### Task goal
Look through the records and copy each line with the string "edoc" in it.

### Material provided
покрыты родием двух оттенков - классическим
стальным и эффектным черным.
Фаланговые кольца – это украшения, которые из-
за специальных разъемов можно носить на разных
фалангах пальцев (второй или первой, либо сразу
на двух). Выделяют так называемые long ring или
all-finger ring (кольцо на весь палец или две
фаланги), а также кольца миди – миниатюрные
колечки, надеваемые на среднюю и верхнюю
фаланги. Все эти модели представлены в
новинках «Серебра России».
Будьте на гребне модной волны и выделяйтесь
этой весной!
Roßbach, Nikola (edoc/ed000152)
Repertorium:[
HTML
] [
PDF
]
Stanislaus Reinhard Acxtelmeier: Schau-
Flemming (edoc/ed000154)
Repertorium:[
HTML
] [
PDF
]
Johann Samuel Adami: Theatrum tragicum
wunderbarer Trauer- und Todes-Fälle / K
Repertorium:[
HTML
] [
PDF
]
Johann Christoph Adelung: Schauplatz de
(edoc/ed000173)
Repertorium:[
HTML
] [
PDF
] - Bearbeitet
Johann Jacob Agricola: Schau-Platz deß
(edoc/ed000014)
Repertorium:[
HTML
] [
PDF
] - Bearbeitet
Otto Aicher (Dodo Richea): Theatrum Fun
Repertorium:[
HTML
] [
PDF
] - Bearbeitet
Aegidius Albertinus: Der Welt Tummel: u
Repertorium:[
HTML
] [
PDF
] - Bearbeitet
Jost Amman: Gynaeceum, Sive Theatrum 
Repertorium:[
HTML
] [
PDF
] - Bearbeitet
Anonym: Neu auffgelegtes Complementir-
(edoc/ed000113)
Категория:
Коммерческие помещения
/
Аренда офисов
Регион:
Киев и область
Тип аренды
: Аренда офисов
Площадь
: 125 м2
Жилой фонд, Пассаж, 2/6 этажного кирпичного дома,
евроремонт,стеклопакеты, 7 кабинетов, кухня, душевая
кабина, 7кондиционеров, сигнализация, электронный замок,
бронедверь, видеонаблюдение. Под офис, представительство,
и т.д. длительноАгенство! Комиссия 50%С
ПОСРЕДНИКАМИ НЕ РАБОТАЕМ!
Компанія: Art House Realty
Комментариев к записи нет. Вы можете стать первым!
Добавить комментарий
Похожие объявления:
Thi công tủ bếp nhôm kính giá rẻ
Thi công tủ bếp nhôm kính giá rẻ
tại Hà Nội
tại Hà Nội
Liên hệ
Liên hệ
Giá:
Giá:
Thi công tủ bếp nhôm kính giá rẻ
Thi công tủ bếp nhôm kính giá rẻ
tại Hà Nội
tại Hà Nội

### Result of the task
Roßbach, Nikola (edoc/ed000152)
Flemming (edoc/ed000154)
(edoc/ed000173)
(edoc/ed000014)
(edoc/ed000113)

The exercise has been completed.